Our implementation depends on the core libraries I2S and DSP. The I2S library receives audio input from the microphone, and the DSP library processes the input signal.

Notice that it has been only tested with the Adafruit MEMS microphone, to make it work with other microphones you will have to adjust the amplitude of the samples

Background on Speech Recognition

The speech signal is converted to speech features, which are then used as the input of speech recognition algorithms. There exist many established methods of speech feature extraction, and MFCCs (mel frequency cepstral coefficients) belong to the most commonly used features.

Feature Extraction

A typical feature extraction process is consited of following steps:

  • Preemphasis: a high-pass filter can be applied to emphasize the higher frequencies.
  • Segmentation and windowing: Hamming window is commonly used.
  • Magnitude spectrum from FFT
  • Mel frequency warping: the frequency bins are converted to mel frequency bins (on a logarithmic scale)
  • Critical band integration: overlapping rectangular filters are applied to each critical band. The sum of the magnitudes in each filter bank is computed and taken logirithm of.
  • Cepstral decorrelation: apply discrete cosine transform of the filter bank outputs to get cepstral coeffcients

Recognition

Neural networks are the current state-of-art in language recognition.

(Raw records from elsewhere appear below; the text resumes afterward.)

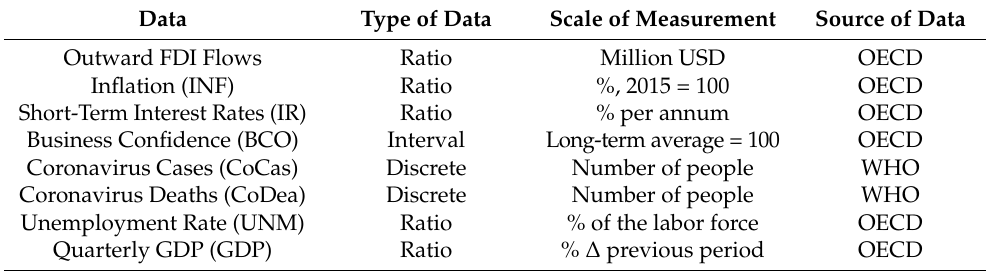
Table 1. Summary of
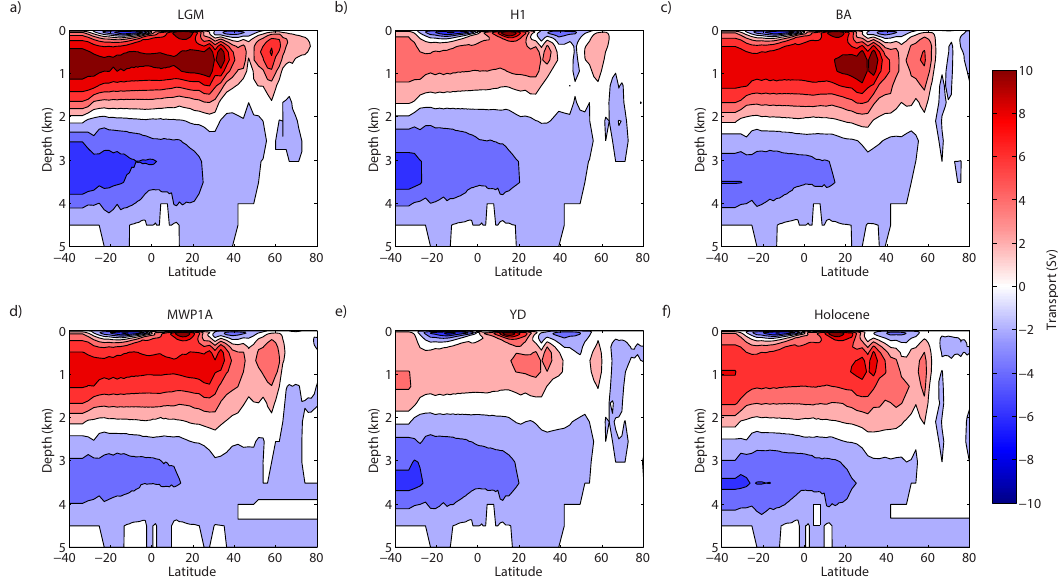
Figure 4. Overturning function averaged for each period: (a) LGM (22ka–19ka); (b) H1 (19ka–14.67ka); (c) BA (14.67ka–14.35ka); (d) MWP-1A (14.35ka–13.85ka); (e) YD (12.9ka–11.3ka); (f) Holocene (11.3ka–0ka). The colors represent transport, in Sverdrup.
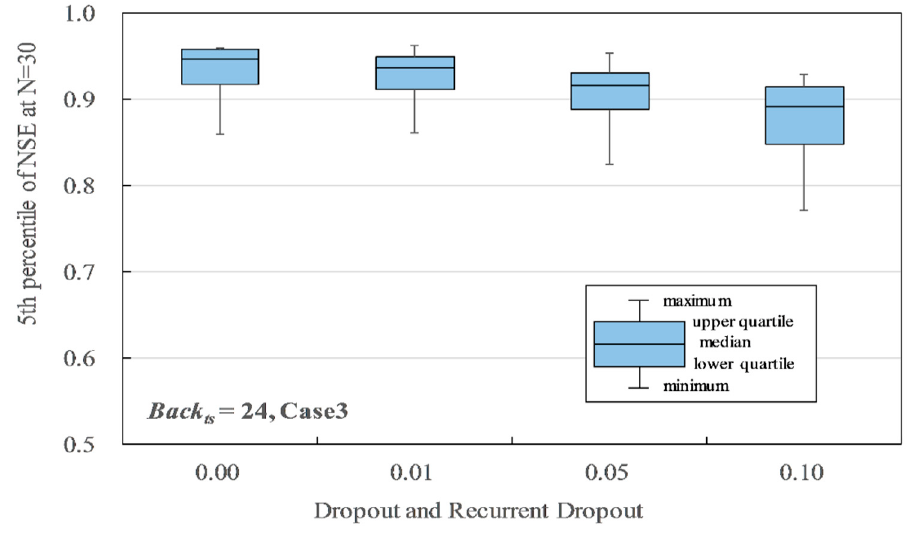
12 of 16 Figure 12. Influence of precipitation on the estimation results. 3.4. Dropout and Recurrent Dropout Figure 13 shows the influence of dropout and recurrent dropout ( Drp & Drp r ), when Hid = 20 to 200 and Back ts = 24 for Case 3. The accuracy improved as Drp & Drp r became smaller, and Drp & Drp r = 0.00 had the best accuracy of 0.917 in the lower quartile P 5 of the NSE. The maximum P 5 of the NSE was 0.961 when Drp & Drp r = 0.01 and Hid = 200. When Hid = 20, the minimums were indicated as 0.860, 0.860, 0.825, and 0.771 for Drp & Drp r = 0.00, 0.01, 0.05, and 0.10, respectively. When Drp & Drp r = 0.00 or 0.01, in the case of Hid > 50, the accuracies were indicated to be more than 0.920, which is over the reference accu- racy. In brief, Drp & Drp r = 0.00 shows the best results. The reason may be that higher Drp and Drp r values drop more units for the linear transformation of the input and recurrent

At the time of writing, this repository uses a 3-layer fully connected neural network. In the network used, each layer has 48 neurons. This small network is trained to recognize four words: left, right, on and off. After quantization, the accuracy of training, validation and test is 93.00%, 89.75% and 88.73% respectively.

Limitations

KWS::extract_features() and kws->classify() should be syncronized with the speed of I2S sample reading. KWS::extract_features() seems to be the bottleneck in speed, i.e., with KWS::extract_features() per I2S callback some audio samples will be lost. Ideally all the computation for feature extraction should be done in time shorter than filling the I2S buffer.

A counter can be used in the XMCI2SClass::onSampleReceived() in order to check the number of received samples.

TODO

Ideally the audio input should be read via DMA (P2M) with a double buffer. However we used interrupts for sample reading since the DMA library is still in development stage. This might have caused some inacurracy.